Some texts reveal direct challenges to, or themselves challenge, the cultural norms defining gender and household roles. A pair of texts, Hic Mulier and Haec Vir (1620), call attention to a controversy from the years 1615–20 over women wearing male attire; their title-page engravings display the satirized fashions. This controversy is related to the pamphlet war during the same years over the hoary issue of women's virtue and worth; Rachel Speght's Mouzell for Melastomus with its revisionist interpretation of the Genesis fall story, was probably the only contribution by a woman. The truncated biography that Lucy Hutchinson (NAEL 8, 1.1758) wrote about her early life and the biography of Elizabeth Cary written by one of her daughters reveal how they resisted the usual restrictive educative norms for women.

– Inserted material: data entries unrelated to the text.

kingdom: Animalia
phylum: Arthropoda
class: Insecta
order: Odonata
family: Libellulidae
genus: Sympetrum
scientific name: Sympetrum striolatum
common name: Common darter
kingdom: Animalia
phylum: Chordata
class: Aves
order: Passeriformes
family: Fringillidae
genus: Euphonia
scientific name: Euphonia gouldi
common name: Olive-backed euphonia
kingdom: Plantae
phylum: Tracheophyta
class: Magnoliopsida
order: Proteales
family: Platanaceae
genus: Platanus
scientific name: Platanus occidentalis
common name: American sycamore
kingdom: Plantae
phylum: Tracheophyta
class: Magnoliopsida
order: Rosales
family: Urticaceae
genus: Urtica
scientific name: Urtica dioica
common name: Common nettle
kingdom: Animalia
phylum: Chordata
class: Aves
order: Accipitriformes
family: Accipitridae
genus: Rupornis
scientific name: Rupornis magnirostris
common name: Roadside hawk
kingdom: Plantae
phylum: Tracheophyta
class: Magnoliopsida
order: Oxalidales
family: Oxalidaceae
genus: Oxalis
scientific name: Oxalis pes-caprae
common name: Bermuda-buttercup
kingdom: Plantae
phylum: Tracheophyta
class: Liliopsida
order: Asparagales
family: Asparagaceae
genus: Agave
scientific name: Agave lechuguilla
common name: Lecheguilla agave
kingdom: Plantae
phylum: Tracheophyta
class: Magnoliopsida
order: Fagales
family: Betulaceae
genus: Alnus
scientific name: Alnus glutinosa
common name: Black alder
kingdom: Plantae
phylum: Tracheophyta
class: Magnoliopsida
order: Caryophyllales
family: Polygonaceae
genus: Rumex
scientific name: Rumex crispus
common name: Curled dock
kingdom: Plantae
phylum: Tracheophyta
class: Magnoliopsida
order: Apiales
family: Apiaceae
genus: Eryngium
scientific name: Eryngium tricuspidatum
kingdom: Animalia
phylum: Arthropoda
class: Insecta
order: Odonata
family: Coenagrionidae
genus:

Milton, in The Doctrine and Discipline of Divorce and three other treatises, directly challenged the doctrine of indissoluble marriage and the prohibitions on divorce, arguing the very radical proposition that incompatibility should be grounds for divorce, with right of remarriage. Also during the upheavals of the Civil War period, some women claimed voices in the public sphere: in a petition to Parliament (1649), Leveller women asserted some political rights in the commonwealth; and Margaret Fell published a rationale in 1664 for allowing women to testify and preach in church, as Quakers often did.